5. Pour déclarer les arrêts de travail et soins prescrits après le 13 juillet 2017 inopposables à l'employeur, l'arrêt retient essentiellement qu'il résulte des certificats médicaux de prolongation qu'il existe une rupture dans la continuité des symptômes et des soins. Il en déduit que la présomption d'imputabilité des arrêts et des soins à l'accident ne trouvant plus à s'appliquer à compter de cette rupture, il appartient, dès lors, à la caisse d'apporter la preuve du lien direct et certain entre le travail et l'état de santé de la victime.

6. En statuant ainsi, par des motifs tirés de l'absence de continuité des symptômes et soins impropres à écarter la présomption d'imputabilité à l'accident du travail des soins et arrêts de travail litigieux, la cour d'appel, qui a inversé la charge de la preuve, a violé les textes susvisés.
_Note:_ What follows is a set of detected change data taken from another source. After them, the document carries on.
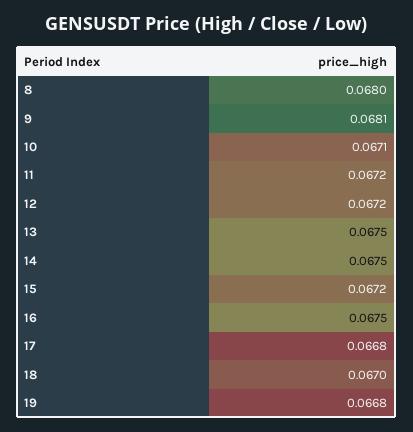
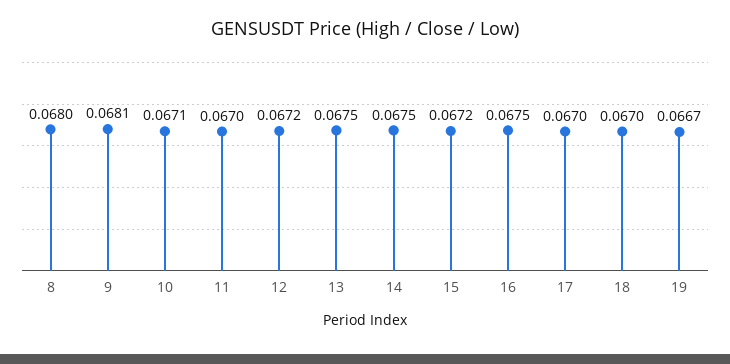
  {
    "8": 0.068,
    "9": 0.0681,
    "10": 0.0671,
-   "11": 0.0672,
+   "11": 0.067,
    "12": 0.0672,
    "13": 0.0675,
    "14": 0.0675,
    "15": 0.0672,
    "16": 0.0675,
-   "17": 0.0668,
+   "17": 0.067,
    "18": 0.067,
-   "19": 0.0668
+   "19": 0.0667
  }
PAR CES MOTIFS, et sans qu'il y ait lieu de statuer sur les autres griefs du pourvoi, la Cour :

CASSE ET ANNULE, mais seulement en ce qu'il infirme le jugement concernant la période de prise en charge des soins et arrêts de travail prescrits à Mme [N] et en ce qu'il déclare la décision de la caisse primaire d'assurance maladie des Yvelines de prendre en charge les arrêts de travail et les soins de Mme [N], postérieurement au 13 juillet 2017, inopposable à la société Randstad, l'arrêt rendu le 23 juillet 2020, entre les parties, par la cour d'appel de Versailles ;

Remet, sur ces points, l'affaire et les parties dans l'état où elles se trouvaient avant cet arrêt et les renvoie devant la cour d'appel de Versailles, autrement composée.

Arrêt rendu en formation restreinte hors RNSM.

- Président : M. Pireyre - Rapporteur : Mme Dudit - Avocat général : M. Halem - Avocat(s) : SCP Gatineau, Fattaccini et Rebeyrol ; SARL Corlay -

Textes visés :

Article 1353 du code civil ; article L. 411-1 du code de la sécurité sociale.

Rapprochement(s) :

2e Civ., 17 février 2011, pourvoi n° 10-14.981, Bull. 2011, II, n° 49 (cassation) ; 2e Civ., 9 juillet 2020, pourvoi n° 19-17.626 (cassation) ; 2e Civ., 24 juin 2021, pourvoi n° 19-24.945 (cassation partielle).